With each burger, with each bite, with each second, Whiteford’s Giant Burger of Laurens, South Carolina, gets better and better.
I found the place by chance one Thursday afternoon. Ironically, I was returning to my residence in Greenwood, S. C., from an appointment with my diabetes specialist in Greenville, S.C., where I’d learned my cholesterol was high. I’d told myself upon seeing the lab results it was time to “get back on the wagon” as far as my eating habits went.
Two hours later, I was seeing a billboard outside of Laurens boasting a photograph of three wonderful hotdogs – one with ketchup, another with chili and the final (this being the one that sealed the deal) with chili, ketchup and sliced pickles. Two hours and 12 minutes later, I abandoned the wagon again – this time, backflipping off the damn thing.
It was sooo worth it.
The thing about Whiteford’s is it has the coolest sign I’ve ever seen. I defer all description of this 40-foot masterpiece to the photo section of this post. (What is that thing holding a plate? A politically incorrect Native American with a Coke?) The restaurant itself outside makes a compelling case that it’s absolutely filthy inside – also cool, in my (likely unshared) opinion.
Inside, it has the feel of a down-home place that attempted to go artsy at some point in its 50-year history. While I can see why owners tried to modernized its decor (somewhat recently, by my estimation), I do not agree with their decision.

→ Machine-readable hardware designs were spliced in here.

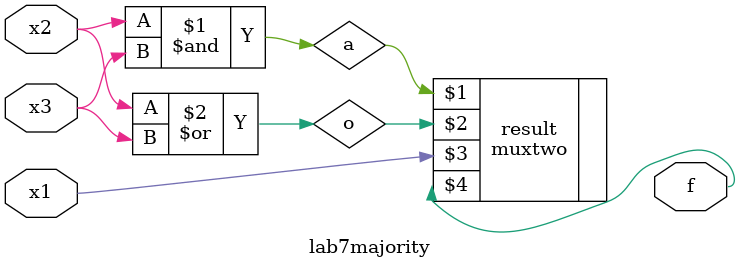
<source format=v>
module lab7majority(x1,x2,x3,f);
input x1,x2,x3;
output f;
wire a,o;
assign a = x2 & x3;
assign o = x2 | x3;
muxtwo result(a,o,x1,f);
endmodule



</source>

If you’re going to give your customers menu boards with home photo-quality pictures of your food and only offer fried chicken, hotdogs and hamburgers, don’t bother with marble-finish light fixtures suspended from the ceiling, clean tables and fancy wall partitions depicting silhouettes of burger platters.
But here’s a business idea I would support:
Offer free food and salaries to the table of old men I saw near the center of the dining room. They are exactly what I hoped to find upon entering. While I did not sit nearby due to one of them having a machined robot voice likely resulting from years of smoking cigarettes (personal history with these contraptions suggested I’d get caught staring at some point in the meal – yes, I am quite childlike when it comes to these things), I normally do. Old men sitting around a table at a Mom and Pop restaurant down South are a valuable resource to an outsider – they know how schools should be run, churches should be attended and local government should operate. Every restaurant should do whatever it takes to keep an old man or six seated inside, even if that means recruiting them from nearby gas stations.

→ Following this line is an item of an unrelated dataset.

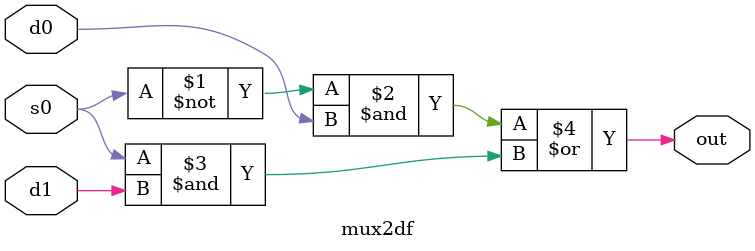
<source format=v>
module mux2df(output out,input s0,d0,d1);
	assign out = (~s0&d0)|(s0&d1);
endmodule
</source>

When it came time to order, the choice was clear: one Giant Burger platter. I didn’t come to Whiteford’s Giant Burger for something wussy.
“Do you want slaw?” the young girl taking my order asked.
Silly question. I was off the wagon the moment I walked inside – might as well poison the horses as well.
“And to drink?”
Hey – I am a diabetic.
My request was granted 90 seconds later. My “for here” platter came in a Styrofoam box on a plastic tray. Inside was a pack of plastic silverware, napkin and one packet each of salt and pepper.
Dining at its finest.
As I filled my bucket-like cup from the Diet Coke fountain, I began to salivate. My tray weighed about 50 pounds. It smelled like charcoaled goodness. They should make that in a cologne. They should make women like charcoal-scented cologne.
I raced for a window seat and opened my Styrofoam. There it was: pure, utter almost-hot lusciousness, unspoiled and unadulterated by cholesterol tests.
Normally, I’d feel bad for making something so beautiful disappear, but it conveys natural order to do so. In fact, eating the Giant Burger felt so wonderful that I ordered a second (this one with a side of collards) … and loved it equally.
I could feel my fingertips tingling as I walked out of the place. My cholesterol was probably higher than my blood sugar, both of which were likely far greater than my body weight.
I can get back on the wagon later, I thought. You can’t come to a place like this and eat like a hippie.